Der Biberacher CDU-Abgeordnete Thomas Dörflinger verspricht den
Kommunen Hilfe. Die Mobilitätsgarantie koste sehr viel Geld. „Bei der Finanzierung dieser großen Aufgabe darf das Land die kommunale Seite nicht im Regen stehen lassen.“Seine Fraktion werde darauf achten, dass deren Vertreter in die weiteren Gespräche eingebunden würden.

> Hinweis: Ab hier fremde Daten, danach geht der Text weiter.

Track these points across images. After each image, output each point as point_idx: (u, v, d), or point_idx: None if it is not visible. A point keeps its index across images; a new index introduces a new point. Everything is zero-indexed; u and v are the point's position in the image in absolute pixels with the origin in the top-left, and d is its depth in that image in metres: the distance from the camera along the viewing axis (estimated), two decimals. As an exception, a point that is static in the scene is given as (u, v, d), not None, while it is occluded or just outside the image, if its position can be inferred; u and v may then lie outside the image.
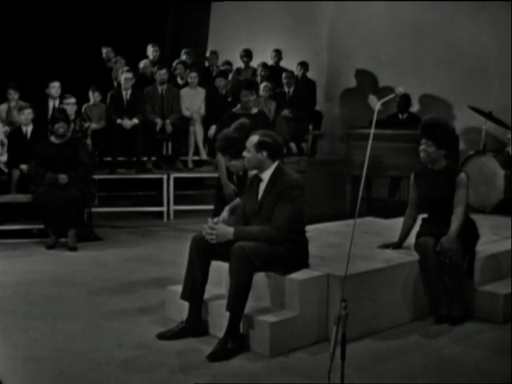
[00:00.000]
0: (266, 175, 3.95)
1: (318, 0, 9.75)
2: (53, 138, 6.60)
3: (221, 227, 3.83)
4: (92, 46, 8.95)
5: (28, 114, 7.01)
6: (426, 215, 4.54)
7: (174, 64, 8.92)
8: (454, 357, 3.75)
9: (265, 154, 3.91)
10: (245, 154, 3.98)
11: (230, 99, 8.44)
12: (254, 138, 3.95)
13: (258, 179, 4.01)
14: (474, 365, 3.65)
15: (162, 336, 3.93)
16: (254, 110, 5.58)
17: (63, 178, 6.35)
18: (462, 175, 4.33)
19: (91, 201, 6.94)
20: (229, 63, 9.59)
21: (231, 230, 3.82)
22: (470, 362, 3.68)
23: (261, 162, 3.92)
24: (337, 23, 9.76)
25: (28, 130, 7.03)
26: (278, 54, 9.62)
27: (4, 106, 7.74)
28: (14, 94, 7.61)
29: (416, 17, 8.81)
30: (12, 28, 8.71)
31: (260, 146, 3.91)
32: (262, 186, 3.96)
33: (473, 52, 8.32)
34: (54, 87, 7.61)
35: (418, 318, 4.31)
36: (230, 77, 9.45)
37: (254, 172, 4.08)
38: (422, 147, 4.35)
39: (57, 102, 7.63)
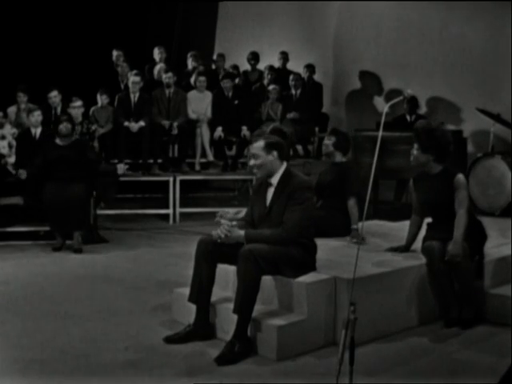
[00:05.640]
0: (275, 179, 3.94)
1: (325, 0, 9.73)
2: (58, 140, 6.58)
3: (232, 230, 3.83)
4: (100, 48, 8.96)
5: (37, 116, 7.01)
6: (430, 219, 4.50)
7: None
8: (465, 360, 3.72)
9: (275, 153, 3.89)
10: (252, 162, 3.93)
11: (236, 102, 8.48)
12: (260, 143, 3.92)
13: (266, 184, 3.99)
14: (486, 368, 3.60)
15: (169, 339, 3.90)
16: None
17: (22, 173, 6.46)
18: (460, 176, 4.25)
19: (110, 197, 7.02)
20: (236, 67, 9.57)
21: (242, 232, 3.82)
22: (482, 366, 3.64)
23: (272, 164, 3.89)
24: (343, 26, 9.74)
25: (37, 132, 7.02)
26: (285, 56, 9.61)
27: (13, 108, 7.77)
28: (22, 97, 7.65)
29: (422, 19, 8.79)
30: (21, 31, 8.74)
31: (269, 147, 3.90)
32: (271, 190, 3.95)
33: (480, 54, 8.28)
34: (51, 98, 7.60)
35: (427, 322, 4.27)
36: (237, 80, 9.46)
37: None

Wie teuer der Pass für die Bürger wird, steht noch nicht fest. Das Verkehrsministerium verweist aber auf eine Studie, die im November vergangenen Jahres vorgestellt wurde. Als Modellkommunen hatten Stuttgart, Tübingen, Bad Säckingen und Heidelberg/Mannheim verschiedene Optionen durchgerechnet. Tübingen hatte beispielsweise ausrechnen lassen, wie ein Nulltarif im Nahverkehr für alle finanziert werden könnte. Ergebnis: Die Abgabe würde dann 17 Euro je Einwohner betragen beziehungsweise 57 Euro je Autohalter. Oberbürgermeister Boris Palmer (Grüne) zeigte sich danach überzeugt, dass ein Mobilitätspass „große Verbesserungen“ermöglichen könne, wenn er auf eine möglichst breite Basis gestellt wird.
Auf die Einführung dieses Finanzierungsmodells wollte der Tübinger OB aber nicht warten. Da das Instrument noch nicht verfügbar sei, werde man zunächst die Parkgebühren erhöhen, kündigte Palmer bei der Vorstellung der Studie an. Das ist inzwischen geschehen: Im Juli hat Tübingen die Gebühren für das Anwohnerparken drastisch angehoben – große Autos wie SUVs zahlen künftig das zwölffache des bisherigen Preises.